In this example, the Fibo levels on the downtrend showed a demand zone. The price retested the near level, failed to return to the far one, and then went upwards after the breakdown of the near level. According to the following Fibo levels, you could also draw local zones.
Pivot levels. A tool for determining possible reversal levels. Classic points show three resistance levels and three support levels, the significance of which increases as you move away from the current price value. The demand zone can be built between the 2nd (S2) and the 3rd (S3) support, and the supply zone - be between the 2nd (R2) and the 3rd (R3) resistance.
Early Pivot levels can also indicate anticipated zones, but it is better to be guided by current levels.
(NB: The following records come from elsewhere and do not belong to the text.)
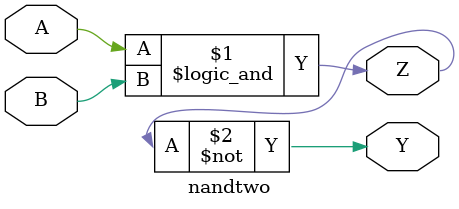
<source format=v>
module nandtwo(
    input A,
    input B,
    output Y,
    output Z
);

assign Y = ~(A&&B);
assign Z = ~(Y&&Y);

endmodule
</source>
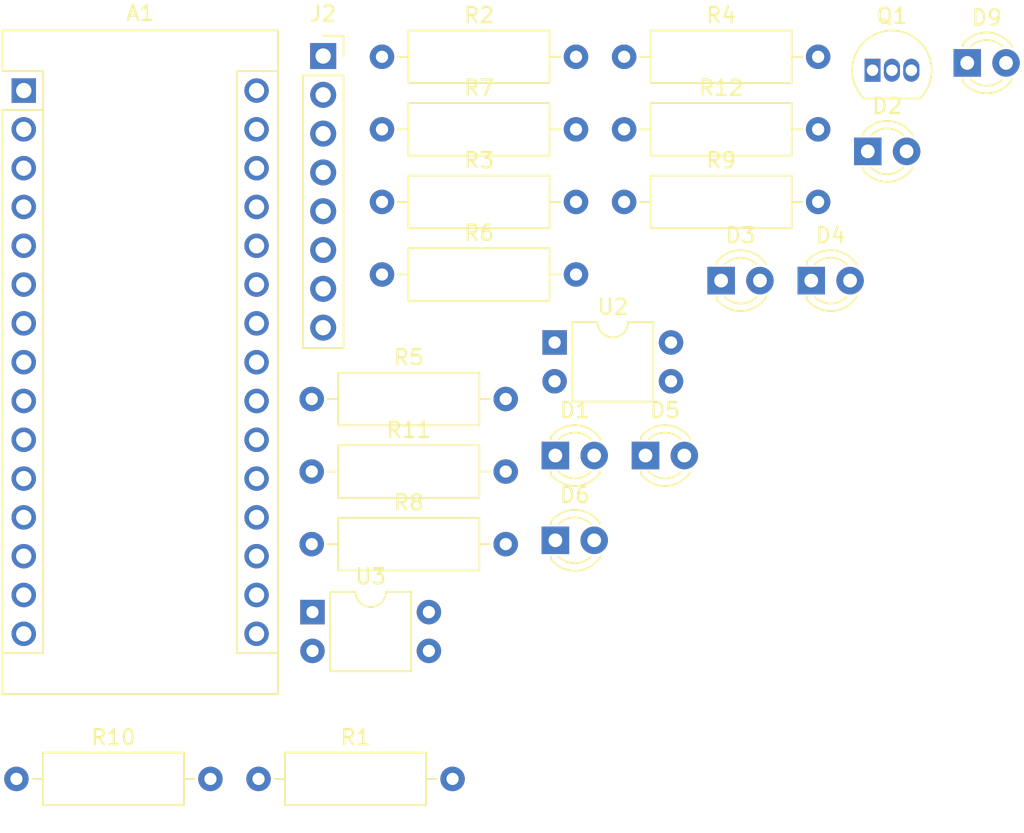
<source format=kicad_pcb>
(kicad_pcb (version 20211014) (generator pcbnew)

  (general
    (thickness 1.6)
  )

  (paper "A4")
  (layers
    (0 "F.Cu" signal)
    (31 "B.Cu" signal)
    (32 "B.Adhes" user "B.Adhesive")
    (33 "F.Adhes" user "F.Adhesive")
    (34 "B.Paste" user)
    (35 "F.Paste" user)
    (36 "B.SilkS" user "B.Silkscreen")
    (37 "F.SilkS" user "F.Silkscreen")
    (38 "B.Mask" user)
    (39 "F.Mask" user)
    (40 "Dwgs.User" user "User.Drawings")
    (41 "Cmts.User" user "User.Comments")
    (42 "Eco1.User" user "User.Eco1")
    (43 "Eco2.User" user "User.Eco2")
    (44 "Edge.Cuts" user)
    (45 "Margin" user)
    (46 "B.CrtYd" user "B.Courtyard")
    (47 "F.CrtYd" user "F.Courtyard")
    (48 "B.Fab" user)
    (49 "F.Fab" user)
    (50 "User.1" user)
    (51 "User.2" user)
    (52 "User.3" user)
    (53 "User.4" user)
    (54 "User.5" user)
    (55 "User.6" user)
    (56 "User.7" user)
    (57 "User.8" user)
    (58 "User.9" user)
  )

  (setup
    (pad_to_mask_clearance 0)
    (pcbplotparams
      (layerselection 0x00010fc_ffffffff)
      (disableapertmacros false)
      (usegerberextensions false)
      (usegerberattributes true)
      (usegerberadvancedattributes true)
      (creategerberjobfile true)
      (svguseinch false)
      (svgprecision 6)
      (excludeedgelayer true)
      (plotframeref false)
      (viasonmask false)
      (mode 1)
      (useauxorigin false)
      (hpglpennumber 1)
      (hpglpenspeed 20)
      (hpglpendiameter 15.000000)
      (dxfpolygonmode true)
      (dxfimperialunits true)
      (dxfusepcbnewfont true)
      (psnegative false)
      (psa4output false)
      (plotreference true)
      (plotvalue true)
      (plotinvisibletext false)
      (sketchpadsonfab false)
      (subtractmaskfromsilk false)
      (outputformat 1)
      (mirror false)
      (drillshape 1)
      (scaleselection 1)
      (outputdirectory "")
    )
  )

  (net 0 "")
  (net 1 "unconnected-(A1-Pad1)")
  (net 2 "unconnected-(A1-Pad2)")
  (net 3 "unconnected-(A1-Pad3)")
  (net 4 "GND")
  (net 5 "unconnected-(A1-Pad5)")
  (net 6 "unconnected-(A1-Pad6)")
  (net 7 "unconnected-(A1-Pad7)")
  (net 8 "unconnected-(A1-Pad8)")
  (net 9 "unconnected-(A1-Pad9)")
  (net 10 "unconnected-(A1-Pad10)")
  (net 11 "unconnected-(A1-Pad11)")
  (net 12 "unconnected-(A1-Pad30)")
  (net 13 "/BlinkLeft")
  (net 14 "/BlinkRight")
  (net 15 "/SignalLeft")
  (net 16 "/SignalRight")
  (net 17 "unconnected-(A1-Pad17)")
  (net 18 "unconnected-(A1-Pad18)")
  (net 19 "unconnected-(A1-Pad19)")
  (net 20 "unconnected-(A1-Pad20)")
  (net 21 "unconnected-(A1-Pad21)")
  (net 22 "unconnected-(A1-Pad22)")
  (net 23 "unconnected-(A1-Pad25)")
  (net 24 "unconnected-(A1-Pad26)")
  (net 25 "Net-(A1-Pad27)")
  (net 26 "unconnected-(A1-Pad28)")
  (net 27 "unconnected-(J2-Pad5)")
  (net 28 "unconnected-(J2-Pad6)")
  (net 29 "unconnected-(J2-Pad7)")
  (net 30 "unconnected-(J2-Pad8)")
  (net 31 "/SDA")
  (net 32 "/SCL")
  (net 33 "unconnected-(A1-Pad16)")
  (net 34 "/LightControl")
  (net 35 "/AliveLed")
  (net 36 "/LedBlinkGnd")
  (net 37 "Net-(D1-Pad2)")
  (net 38 "Net-(D2-Pad2)")
  (net 39 "Net-(D3-Pad2)")
  (net 40 "Net-(D4-Pad2)")
  (net 41 "Net-(D5-Pad2)")
  (net 42 "Net-(D6-Pad2)")
  (net 43 "Net-(D9-Pad2)")
  (net 44 "+5V")
  (net 45 "Net-(Q1-Pad2)")
  (net 46 "Net-(R11-Pad1)")
  (net 47 "Net-(R1-Pad1)")
  (net 48 "Net-(R2-Pad1)")
  (net 49 "Net-(D7-Pad2)")
  (net 50 "-BATT")

  (footprint "Package_DIP:DIP-4_W7.62mm" (layer "F.Cu") (at 145.9 90.02))

  (footprint "LED_THT:LED_D3.0mm" (layer "F.Cu") (at 178.55 68.32))

  (footprint "LED_THT:LED_D3.0mm" (layer "F.Cu") (at 167.7 79.77))

  (footprint "Resistor_THT:R_Axial_DIN0309_L9.0mm_D3.2mm_P12.70mm_Horizontal" (layer "F.Cu") (at 166.3 63.17))

  (footprint "Resistor_THT:R_Axial_DIN0309_L9.0mm_D3.2mm_P12.70mm_Horizontal" (layer "F.Cu") (at 150.45 63.17))

  (footprint "Resistor_THT:R_Axial_DIN0309_L9.0mm_D3.2mm_P12.70mm_Horizontal" (layer "F.Cu") (at 142.37 100.94))

  (footprint "Resistor_THT:R_Axial_DIN0309_L9.0mm_D3.2mm_P12.70mm_Horizontal" (layer "F.Cu") (at 145.85 85.57))

  (footprint "Resistor_THT:R_Axial_DIN0309_L9.0mm_D3.2mm_P12.70mm_Horizontal" (layer "F.Cu") (at 126.52 100.94))

  (footprint "Package_DIP:DIP-4_W7.62mm" (layer "F.Cu") (at 161.75 72.37))

  (footprint "LED_THT:LED_D3.0mm" (layer "F.Cu") (at 161.8 85.32))

  (footprint "LED_THT:LED_D3.0mm" (layer "F.Cu") (at 188.76 54.07))

  (footprint "Resistor_THT:R_Axial_DIN0309_L9.0mm_D3.2mm_P12.70mm_Horizontal" (layer "F.Cu") (at 166.3 53.67))

  (footprint "LED_THT:LED_D3.0mm" (layer "F.Cu") (at 172.65 68.32))

  (footprint "Connector_PinSocket_2.54mm:PinSocket_1x08_P2.54mm_Vertical" (layer "F.Cu") (at 146.6 53.62))

  (footprint "Module:Arduino_Nano" (layer "F.Cu") (at 127 55.88))

  (footprint "Resistor_THT:R_Axial_DIN0309_L9.0mm_D3.2mm_P12.70mm_Horizontal" (layer "F.Cu") (at 150.45 67.92))

  (footprint "LED_THT:LED_D3.0mm" (layer "F.Cu") (at 182.25 59.86))

  (footprint "Resistor_THT:R_Axial_DIN0309_L9.0mm_D3.2mm_P12.70mm_Horizontal" (layer "F.Cu") (at 145.85 76.07))

  (footprint "Resistor_THT:R_Axial_DIN0309_L9.0mm_D3.2mm_P12.70mm_Horizontal" (layer "F.Cu") (at 150.45 53.67))

  (footprint "Resistor_THT:R_Axial_DIN0309_L9.0mm_D3.2mm_P12.70mm_Horizontal" (layer "F.Cu") (at 150.45 58.42))

  (footprint "Package_TO_SOT_THT:TO-92_Inline" (layer "F.Cu") (at 182.56 54.55))

  (footprint "Resistor_THT:R_Axial_DIN0309_L9.0mm_D3.2mm_P12.70mm_Horizontal" (layer "F.Cu") (at 145.85 80.82))

  (footprint "LED_THT:LED_D3.0mm" (layer "F.Cu") (at 161.8 79.77))

  (footprint "Resistor_THT:R_Axial_DIN0309_L9.0mm_D3.2mm_P12.70mm_Horizontal" (layer "F.Cu") (at 166.3 58.42))

)

</source>
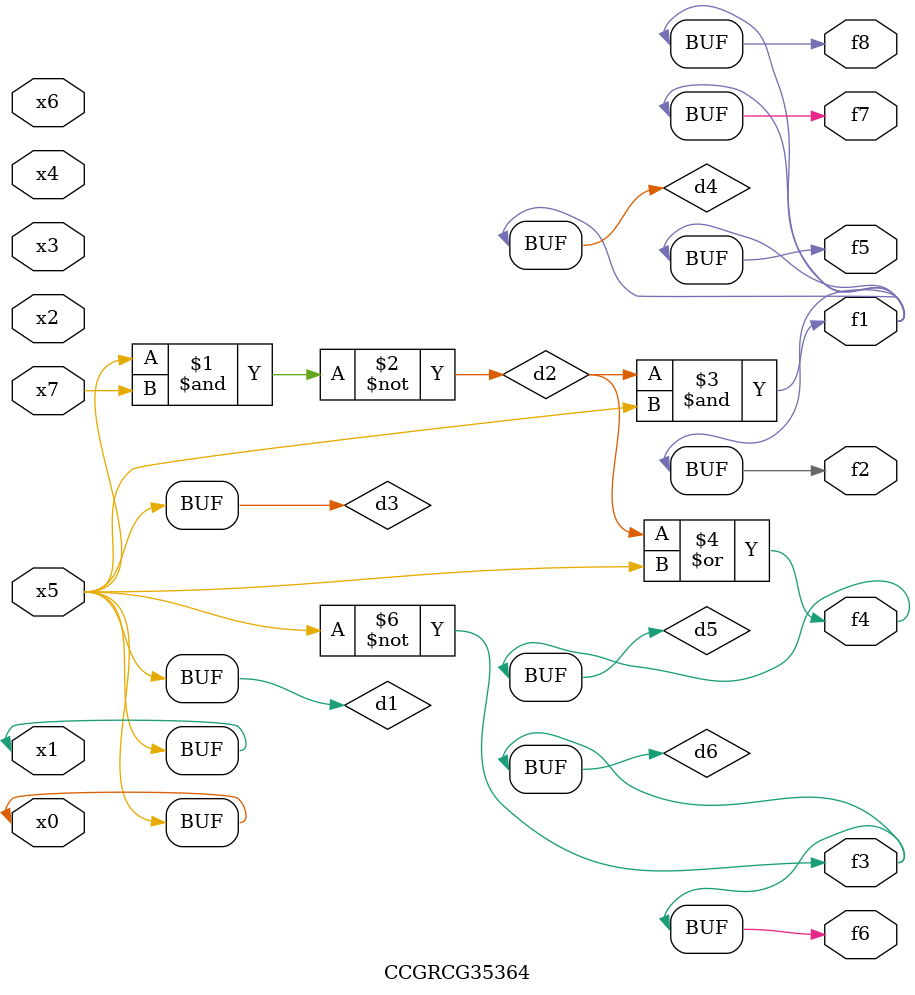
<source format=v>
module CCGRCG35364(
	input x0, x1, x2, x3, x4, x5, x6, x7,
	output f1, f2, f3, f4, f5, f6, f7, f8
);

	wire d1, d2, d3, d4, d5, d6;

	buf (d1, x0, x5);
	nand (d2, x5, x7);
	buf (d3, x0, x1);
	and (d4, d2, d3);
	or (d5, d2, d3);
	nor (d6, d1, d3);
	assign f1 = d4;
	assign f2 = d4;
	assign f3 = d6;
	assign f4 = d5;
	assign f5 = d4;
	assign f6 = d6;
	assign f7 = d4;
	assign f8 = d4;
endmodule

</source>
The last level R2 shows the near (lower boundary) of a possible supply zone. It makes no sense to set the far border on R3, it is more logical to do it on the last short-term consolidation zone of the downtrend. Note: the constructed zone captured two good reversals on the left side of the chart. This confirms that the zone is strong enough and that a new temporary consolidation or reversal down here is possible.
Oscillators. They confirm a possible reversal. We can build zones based on the coinciding reversal of the price and the oscillator in the overbought/oversold ranges. Or you can receive a confirmation signal from the oscillator when the price will already be in its zones.
You can also use trend indicators to identify supply and demand zones, but they show better the moment of exiting these zones.
How to use zone patterns in trading:
- Finding trade opening points. Zones can be regarded as a section of a temporary flat, the exit from which is on one or the other side. The signal is necessarily confirmed by other instruments.
- Setting Take Profit and Stops. Assuming that in the zones there is a struggle between buyers and sellers, then it would be logical to put stops outside the zone, and the transaction should be closed before the price enters the zone.
- Do not forget to consider the fundamental factor. For example, in the demand zone, in theory, there is an increased demand from buyers, which should turn the price up. But the release of news can change their minds and the downtrend will only increase the speed.